*** Opening of Information provided ***

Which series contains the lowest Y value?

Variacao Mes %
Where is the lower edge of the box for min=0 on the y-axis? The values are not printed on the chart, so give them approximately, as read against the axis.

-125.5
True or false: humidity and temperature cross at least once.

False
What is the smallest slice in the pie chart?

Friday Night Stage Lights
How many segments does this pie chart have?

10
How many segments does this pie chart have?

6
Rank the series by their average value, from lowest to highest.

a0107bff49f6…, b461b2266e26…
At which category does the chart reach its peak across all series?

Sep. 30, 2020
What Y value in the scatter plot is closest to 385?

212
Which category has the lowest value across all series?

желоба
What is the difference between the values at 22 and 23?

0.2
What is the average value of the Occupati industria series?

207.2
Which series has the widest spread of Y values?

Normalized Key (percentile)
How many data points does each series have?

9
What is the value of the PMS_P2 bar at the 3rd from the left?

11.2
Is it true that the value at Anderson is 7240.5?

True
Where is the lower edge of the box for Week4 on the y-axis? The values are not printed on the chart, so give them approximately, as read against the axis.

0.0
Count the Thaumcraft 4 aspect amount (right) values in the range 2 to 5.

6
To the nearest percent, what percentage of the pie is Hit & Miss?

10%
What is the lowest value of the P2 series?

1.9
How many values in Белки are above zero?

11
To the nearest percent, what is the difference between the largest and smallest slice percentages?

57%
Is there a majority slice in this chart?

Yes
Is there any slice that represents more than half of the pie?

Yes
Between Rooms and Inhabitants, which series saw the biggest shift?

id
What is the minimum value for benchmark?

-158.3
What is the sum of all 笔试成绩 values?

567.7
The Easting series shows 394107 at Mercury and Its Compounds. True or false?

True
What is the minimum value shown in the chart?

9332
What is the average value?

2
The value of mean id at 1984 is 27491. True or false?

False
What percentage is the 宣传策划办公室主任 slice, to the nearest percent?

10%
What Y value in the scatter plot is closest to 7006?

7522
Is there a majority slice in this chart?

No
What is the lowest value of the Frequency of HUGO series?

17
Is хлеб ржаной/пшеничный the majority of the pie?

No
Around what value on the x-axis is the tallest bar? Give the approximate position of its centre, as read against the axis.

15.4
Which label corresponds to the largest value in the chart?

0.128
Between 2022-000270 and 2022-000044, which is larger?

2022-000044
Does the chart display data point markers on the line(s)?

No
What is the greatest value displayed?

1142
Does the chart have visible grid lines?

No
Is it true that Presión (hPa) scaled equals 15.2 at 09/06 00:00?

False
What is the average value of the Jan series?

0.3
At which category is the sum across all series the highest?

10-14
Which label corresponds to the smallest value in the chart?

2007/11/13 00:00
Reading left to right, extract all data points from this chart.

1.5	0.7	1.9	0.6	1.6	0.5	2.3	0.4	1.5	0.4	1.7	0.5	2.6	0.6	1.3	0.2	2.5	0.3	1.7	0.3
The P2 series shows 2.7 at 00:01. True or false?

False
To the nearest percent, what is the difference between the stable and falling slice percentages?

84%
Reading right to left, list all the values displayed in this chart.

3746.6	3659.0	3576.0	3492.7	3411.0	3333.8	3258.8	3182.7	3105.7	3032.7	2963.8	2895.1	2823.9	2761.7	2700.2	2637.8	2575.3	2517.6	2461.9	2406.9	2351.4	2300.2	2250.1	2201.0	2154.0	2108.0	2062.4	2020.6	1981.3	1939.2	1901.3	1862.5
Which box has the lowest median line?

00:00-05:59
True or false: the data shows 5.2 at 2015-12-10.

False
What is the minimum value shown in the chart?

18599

*** Close of Information provided ***

Rewrite the material above with every instance of "pie chart" changed to "donut chart", and leave all other text unchanged.

Which series contains the lowest Y value?

Variacao Mes %
Where is the lower edge of the box for min=0 on the y-axis? The values are not printed on the chart, so give them approximately, as read against the axis.

-125.5
True or false: humidity and temperature cross at least once.

False
What is the smallest slice in the donut chart?

Friday Night Stage Lights
How many segments does this donut chart have?

10
How many segments does this donut chart have?

6
Rank the series by their average value, from lowest to highest.

a0107bff49f6…, b461b2266e26…
At which category does the chart reach its peak across all series?

Sep. 30, 2020
What Y value in the scatter plot is closest to 385?

212
Which category has the lowest value across all series?

желоба
What is the difference between the values at 22 and 23?

0.2
What is the average value of the Occupati industria series?

207.2
Which series has the widest spread of Y values?

Normalized Key (percentile)
How many data points does each series have?

9
What is the value of the PMS_P2 bar at the 3rd from the left?

11.2
Is it true that the value at Anderson is 7240.5?

True
Where is the lower edge of the box for Week4 on the y-axis? The values are not printed on the chart, so give them approximately, as read against the axis.

0.0
Count the Thaumcraft 4 aspect amount (right) values in the range 2 to 5.

6
To the nearest percent, what percentage of the pie is Hit & Miss?

10%
What is the lowest value of the P2 series?

1.9
How many values in Белки are above zero?

11
To the nearest percent, what is the difference between the largest and smallest slice percentages?

57%
Is there a majority slice in this chart?

Yes
Is there any slice that represents more than half of the pie?

Yes
Between Rooms and Inhabitants, which series saw the biggest shift?

id
What is the minimum value for benchmark?

-158.3
What is the sum of all 笔试成绩 values?

567.7
The Easting series shows 394107 at Mercury and Its Compounds. True or false?

True
What is the minimum value shown in the chart?

9332
What is the average value?

2
The value of mean id at 1984 is 27491. True or false?

False
What percentage is the 宣传策划办公室主任 slice, to the nearest percent?

10%
What Y value in the scatter plot is closest to 7006?

7522
Is there a majority slice in this chart?

No
What is the lowest value of the Frequency of HUGO series?

17
Is хлеб ржаной/пшеничный the majority of the pie?

No
Around what value on the x-axis is the tallest bar? Give the approximate position of its centre, as read against the axis.

15.4
Which label corresponds to the largest value in the chart?

0.128
Between 2022-000270 and 2022-000044, which is larger?

2022-000044
Does the chart display data point markers on the line(s)?

No
What is the greatest value displayed?

1142
Does the chart have visible grid lines?

No
Is it true that Presión (hPa) scaled equals 15.2 at 09/06 00:00?

False
What is the average value of the Jan series?

0.3
At which category is the sum across all series the highest?

10-14
Which label corresponds to the smallest value in the chart?

2007/11/13 00:00
Reading left to right, extract all data points from this chart.

1.5	0.7	1.9	0.6	1.6	0.5	2.3	0.4	1.5	0.4	1.7	0.5	2.6	0.6	1.3	0.2	2.5	0.3	1.7	0.3
The P2 series shows 2.7 at 00:01. True or false?

False
To the nearest percent, what is the difference between the stable and falling slice percentages?

84%
Reading right to left, list all the values displayed in this chart.

3746.6	3659.0	3576.0	3492.7	3411.0	3333.8	3258.8	3182.7	3105.7	3032.7	2963.8	2895.1	2823.9	2761.7	2700.2	2637.8	2575.3	2517.6	2461.9	2406.9	2351.4	2300.2	2250.1	2201.0	2154.0	2108.0	2062.4	2020.6	1981.3	1939.2	1901.3	1862.5
Which box has the lowest median line?

00:00-05:59
True or false: the data shows 5.2 at 2015-12-10.

False
What is the minimum value shown in the chart?

18599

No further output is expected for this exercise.